Monday, 17 August 2015

Inflation Hits Kumartuli Hard

Aritra Singha ● Kolkata: Rising inflation has hit the artisans of Kumartuli hard this year with most idol-makers complaining about not being able to make ends meet. Prices of raw materials have hit the sky and even the once cheaper varieties have become unaffordable now. The cost of ingredients have also gone up nearly 50-60 percent, mainly in terms of labour charges and accessories.

Veteran Kumartuli artisan, Tarun Pal, said: "This year we have been facing tremendous pressure on all fronts. Many of my brethren won’t be able to break even, leave alone earn profits.” He rued that while orders for supplying idols have not grown, there is also pressure from puja committees to sell cheap.

Labour charges have risen from ₹300-400 last year to ₹800 this year on an average. The payout for skilled artisans often exceeds ₹1,200 per day. The dearth of talented craftsmen has also resulted in surging daily wages. “As far as raw materials are concerned, clay prices have gone up and so has the cost of raw bamboo, from ₹140 to ₹180 per piece,” claimed Bhaskar Mridha, another Kumartuli potter.

The smaller idols, this year, will cost a minimum of ₹30,000, while the bigger ones will sell between ₹2-4 lakhs. For theme-based mega-pujas, the artisans work closely with the puja consultant and the budget for the idols alone can be upward of ₹10 lakh. As such, the idol making business at Kumartuli, is estimated to be worth anywhere in the ₹200-300 crore range. 

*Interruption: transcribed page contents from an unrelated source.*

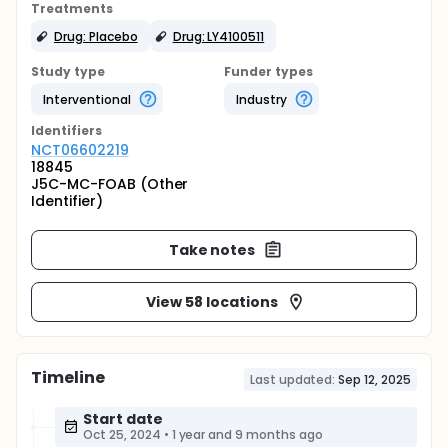
Treatments
Drug: Placebo
Drug: LY4100511
Study type
Funder types
Interventional
Industry
Identifier
s
NCT06602219
18845
J5C-MC-FOAB (Other
Identifier)
Take notes
View 58 locations
Timeline
Last updated:
Sep 12, 2025
Start date
Oct 25, 2024
•
1 year and 9 months ago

 Kumartuli artisans are increasingly using lead-free paints
This year over 10,000 sets of goddess Durga and her children—Ganesh, Kartikeya, Lakshmi and Saraswati—are being made in bulk to suffice the demand from the 13,400 pujas in Kolkata and its suburbs. "We also send idols to all parts of India and abroad," Pal said. While most idols are made of clay, those sent abroad are often manufactured from fibreglass and other similar materials. “Making of these idols are even more costlier,” said Pal. 

Besides, more than 65 percent of idols will have lead-free paints this year, with the authorities pressing the artisans to go the eco-friendly way. “This has also raised the price of the idols because lead-free paints are very expensive,” said Nitish Saha, president of Forum for Durgotsav, an apex body of the city's puja organisers. Berger Paints and Asian Paints have been working with the idol makers and artisans of Kumartuli and Forum for Durgotsav to promote the use of lead-free paints, an initiative taken by Kolkata Municipal Corporation in 2010 to avoid the pollution of the Ganga. Only two pujas took the first initiative to use lead-free paints. "With corporate sponsorships down by nearly 30 percent, lavish puja budgets are being slashed this year. This has had an impact on Kumartuli as well," says Saha. 

Kumartuli, largely centered around north Kolkata’s Banamali Naskar Lane, is the home to some 2,000-3,000 artisans, who get extremely busy this time of the year to keep the 250-year old idol making tradition alive. A tradition that has passed on through generations from the grandfather to the son and even the grandson.